Point at a line and column (0-based) to find out what symbol or reference is there.
```bash
pit explain --span demo.ce:6:4
```
If the position lands on a declaration, that symbol is returned along with all its references and call sites. If it lands on a reference, the indexer traces back to the declaration and returns the same information.
The result includes:
| Field | Description |
|-------|-------------|
| `symbol` | The resolved declaration (name, kind, params, doc comment, span) |
| `reference` | The reference at the cursor, if the cursor was on a reference |
| `references` | All references to this symbol across the file |
| `call_sites` | All call sites for this symbol |
| `imports` | The file's imports (for context) |
```json
{
"symbol": {
"name": "build_graph",
"symbol_id": "demo.ce:build_graph:fn",
"kind": "fn",
"params": [],
"doc_comment": "// Build a sample graph and return it."
},
"references": [
{"node_id": 71, "ref_kind": "call", "span": {"from_row": 39, "from_col": 12, "to_row": 39, "to_col": 23}}
],
"call_sites": []
}
```
### --symbol: Find a symbol by name
Look up a symbol by name, returning all matching declarations and every reference.
```bash
pit explain --symbol connect demo.ce
```
```json
{
"symbols": [
{
"name": "connect",
"symbol_id": "demo.ce:connect:fn",
"kind": "fn",
"params": ["from", "to", "label"],
"doc_comment": "// Connect two nodes with a labeled edge."
}
],
"references": [
{"node_id": 29, "ref_kind": "call", "span": {"from_row": 21, "from_col": 2, "to_row": 21, "to_col": 9}},
{"node_id": 33, "ref_kind": "call", "span": {"from_row": 22, "from_col": 2, "to_row": 22, "to_col": 9}},
{"node_id": 37, "ref_kind": "call", "span": {"from_row": 23, "from_col": 2, "to_row": 23, "to_col": 9}}
],
"call_sites": [
{"callee": "connect", "args_count": 3, "span": {"from_row": 21, "from_col": 9, "to_row": 21, "to_col": 29}},
{"callee": "connect", "args_count": 3, "span": {"from_row": 22, "from_col": 9, "to_row": 22, "to_col": 31}},
{"callee": "connect", "args_count": 3, "span": {"from_row": 23, "from_col": 9, "to_row": 23, "to_col": 29}}
]
}
```
This tells you: `connect` is a function taking `(from, to, label)`, declared on line 11, and called 3 times inside `build_graph`.
## Programmatic Use
The index and explain modules can be used directly from ƿit scripts:
### index.cm
```javascript
var tokenize_mod = use('tokenize')
var parse_mod = use('parse')
var fold_mod = use('fold')
var index_mod = use('index')
var pipeline = {tokenize: tokenize_mod, parse: parse_mod, fold: fold_mod}
var idx = index_mod.index_file(src, filename, pipeline)
```
`index_file` runs the full pipeline (tokenize, parse, fold) and returns the index.
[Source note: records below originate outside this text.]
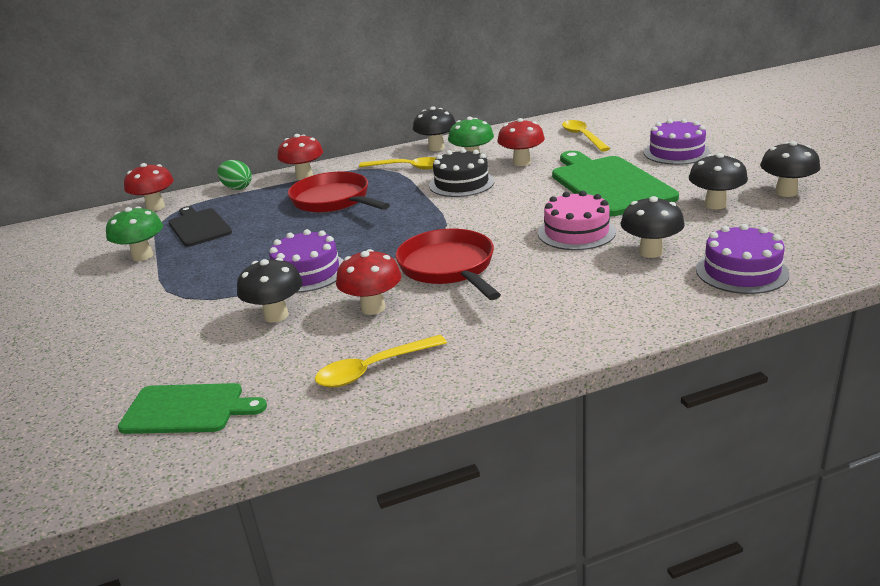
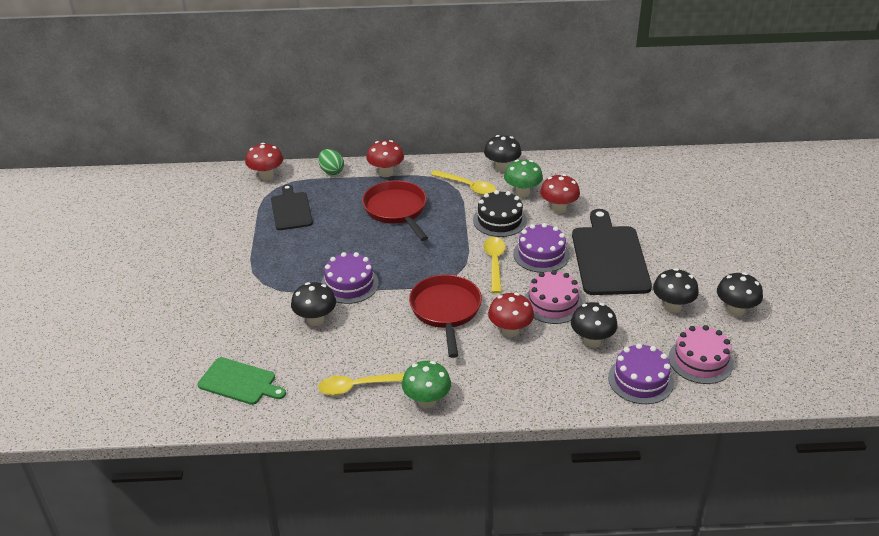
camera: 15 degrees right, 10 degrees up
green mushroom [106,207,163,261] -> green mushroom moved to [402,361,451,408]
red mushroom [336,249,402,315] -> red mushroom moved to [488,293,534,337]
green cutting board [552,151,679,216] -> black cutting board [572,209,652,295]
yellow spoon [562,120,610,152] -> yellow spoon moved to [483,237,505,293]
purple cake [644,119,711,165] -> purple cake moved to [513,223,570,273]
none -> pink cake [669,325,734,384]

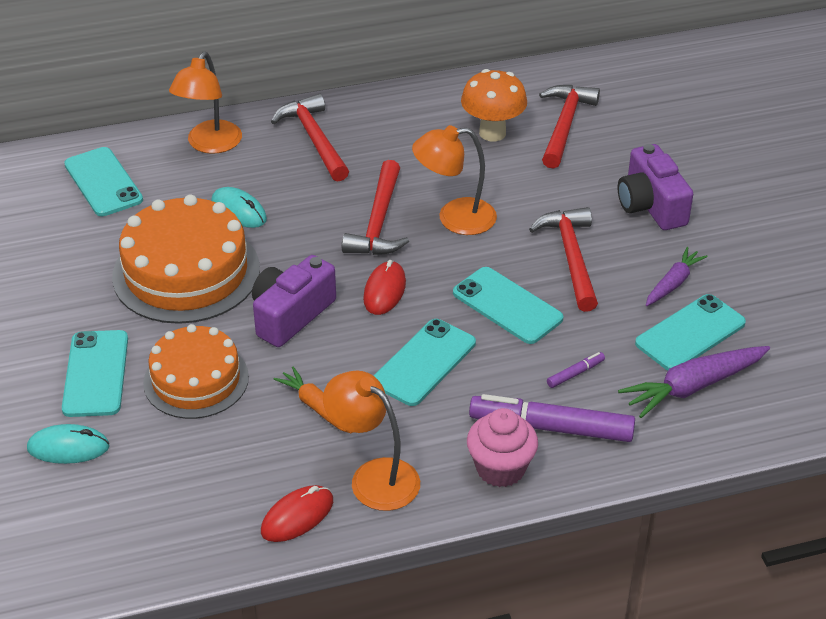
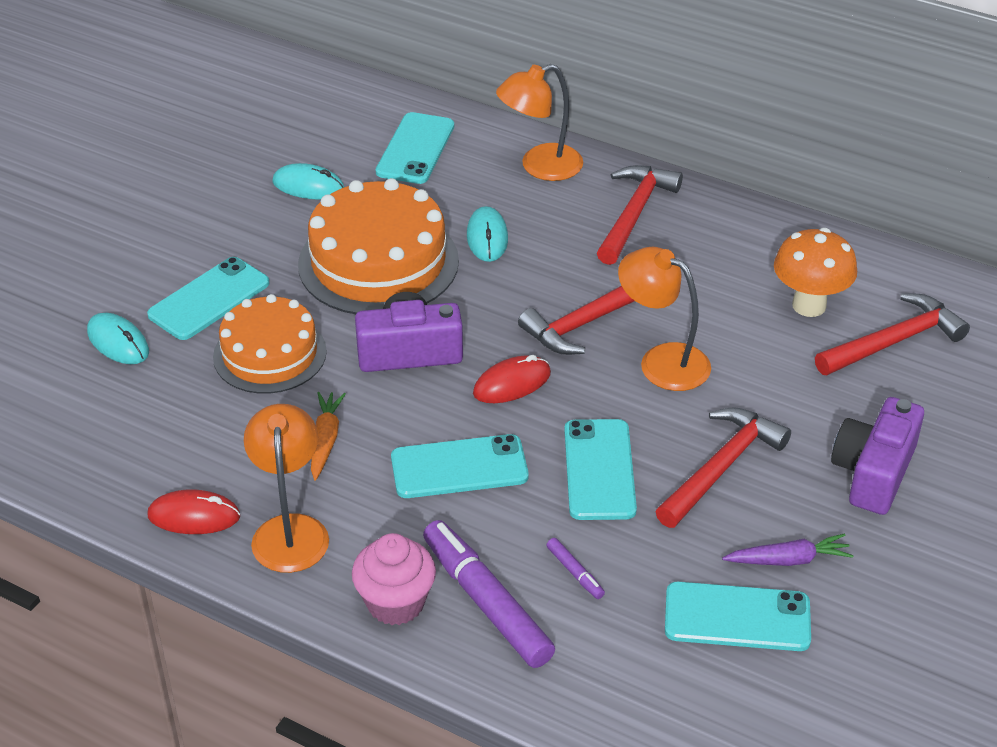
camera: 45 degrees right, 0 degrees up
purple marker [547,352,605,388] -> purple marker turned 45 degrees clockwise [546,538,605,599]
purple carrot [618,346,770,418] -> none
none -> turquoise mouse [272,163,344,200]

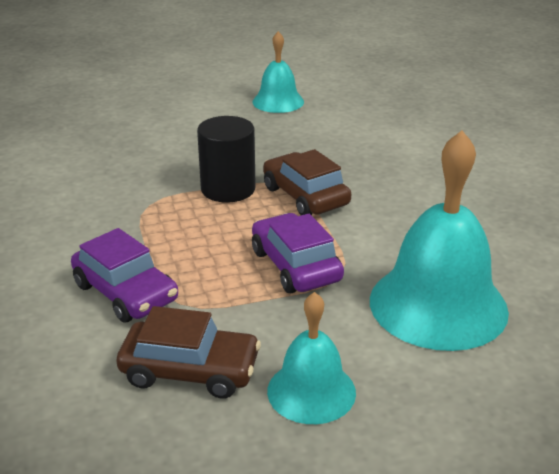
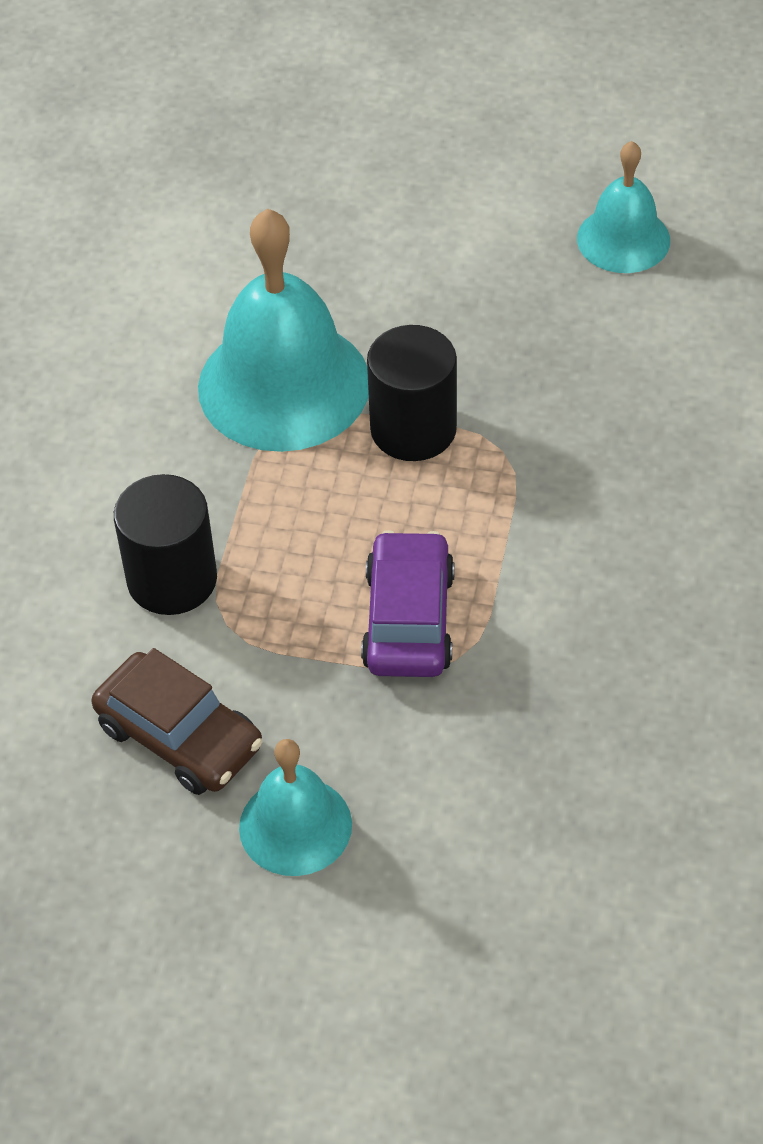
camera: 30 degrees right, 20 degrees up
purple car [71,228,178,323] -> black cylinder [114,474,217,615]
brown car [263,149,351,215] -> none
turquoise bell [370,130,509,351] -> turquoise bell moved to [198,208,369,452]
If you already have a parsed AST and tokens, use `index_ast` instead:
```javascript
var idx = index_mod.index_ast(ast, tokens, filename)
```
### explain.cm
```javascript
var explain_mod = use('explain')
var expl = explain_mod.make(idx)
// What is at line 10, column 5?
var result = expl.at_span(10, 5)
// Find all symbols named "connect"
var result = expl.by_symbol("connect")
// Get callers and callees of a symbol
var chain = expl.call_chain("demo.ce:connect:fn", 2)
```
For cross-file queries:
```javascript
var result = explain_mod.explain_across([idx1, idx2, idx3], "connect")
```
## LSP Integration
The semantic index powers these LSP features:
| Feature | LSP Method | Description |
|---------|------------|-------------|
| Find References | `textDocument/references` | All references to the symbol under the cursor |
| Rename | `textDocument/rename` | Rename a symbol and all its references |
| Prepare Rename | `textDocument/prepareRename` | Validate that the cursor is on a renameable symbol |
| Go to Definition | `textDocument/definition` | Jump to a symbol's declaration (index-backed with AST fallback) |
These work automatically in any editor with ƿit LSP support. The index is rebuilt on every file change.